Exercise inputs:
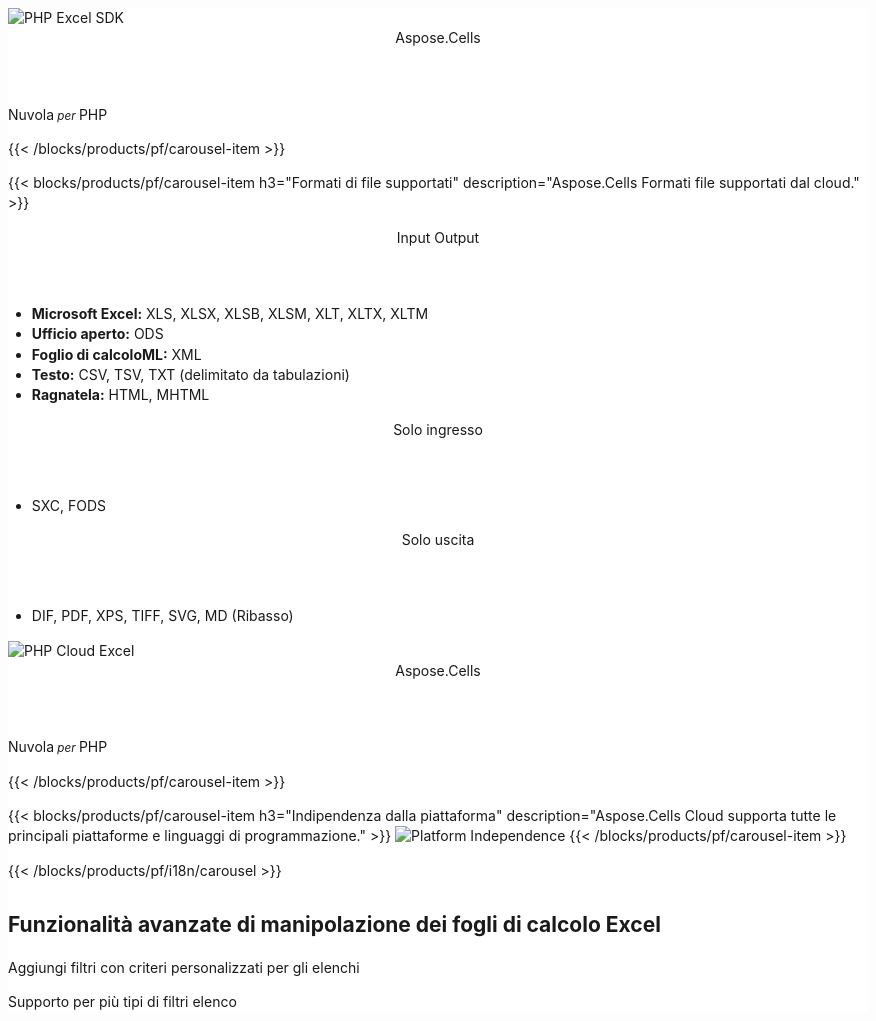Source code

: <div class="d1-logo"><img src="/sdk/aspose_cells-for-php.svg" alt="PHP Excel SDK"><header>Aspose.Cells</header><footer> Nuvola<small> <em> per</em> </small>PHP</footer></div>
</div>

{{< /blocks/products/pf/carousel-item >}}

{{< blocks/products/pf/carousel-item h3="Formati di file supportati" description="Aspose.Cells Formati file supportati dal cloud." >}}
<div class="diagram1 d2  d1-cloud">
<div class="d1-row">
<div class="d1-col d1-left"><header><i class="fa fa-arrows-v "> </i> Input Output</header><ul><li><b>Microsoft Excel:</b> XLS, XLSX, XLSB, XLSM, XLT, XLTX, XLTM</li>
<li><b>Ufficio aperto:</b> ODS</li>
<li><b>Foglio di calcoloML:</b> XML</li>
<li><b>Testo:</b> CSV, TSV, TXT (delimitato da tabulazioni)</li>
<li><b>Ragnatela:</b> HTML, MHTML</li>
</ul></div>

<div class="d1-col d1-right"><header><i class="fa  fa-mail-forward"> </i> Solo ingresso</header><ul><li>SXC, FODS</li>
</ul><header><i class="fa  fa-mail-forward"> </i> Solo uscita</header><ul><li>DIF, PDF, XPS, TIFF, SVG, MD (Ribasso)</li>
</ul></div>
</div>

<div class="d1-logo"><img src="/sdk/aspose_cells-for-php.svg" alt="PHP Cloud Excel"><header>Aspose.Cells</header><footer> Nuvola<small> <em> per</em> </small>PHP</footer></div>
</div>

{{< /blocks/products/pf/carousel-item >}}


{{< blocks/products/pf/carousel-item h3="Indipendenza dalla piattaforma" description="Aspose.Cells Cloud supporta tutte le principali piattaforme e linguaggi di programmazione." >}}
<img title="Platform Independence" src="/supported-platform-min.png" alt="Platform Independence">
{{< /blocks/products/pf/carousel-item >}}

{{< /blocks/products/pf/i18n/carousel >}}



<div class="container-fluid features-section bg-gray singleproduct">
 <a class="anchor" id="features" name="features">
 </a>
 <div class="row">
  <div class="container">
   <h2 class="pr-ft">
Funzionalità avanzate di manipolazione dei fogli di calcolo Excel
   </h2>
   <p>
   </p>
   <div class="col-lg-4">
    <em class="fa fa-file-excel-o ico-blue fa-2x col-lg-2">
    </em>
    <p class="col-lg-10">
 Aggiungi filtri con criteri personalizzati per gli elenchi
    </p>
   </div>
   <div class="col-lg-4">
    <em class="fa fa-file-o ico-blue fa-2x col-lg-2">
    </em>
    <p class="col-lg-10">
 Supporto per più tipi di filtri elenco
    </p>
   </div>
   <div class="col-lg-4">
    <em class="fa fa-image ico-blue fa-2x col-lg-2">
    </em>
    <p class="col-lg-10">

To-do item: Select each line of the listing above that contains the string "Solo", and copy those lines in full.

Solution to this exercise:
<div class="d1-col d1-right"><header><i class="fa  fa-mail-forward"> </i> Solo ingresso</header><ul><li>SXC, FODS</li>
</ul><header><i class="fa  fa-mail-forward"> </i> Solo uscita</header><ul><li>DIF, PDF, XPS, TIFF, SVG, MD (Ribasso)</li>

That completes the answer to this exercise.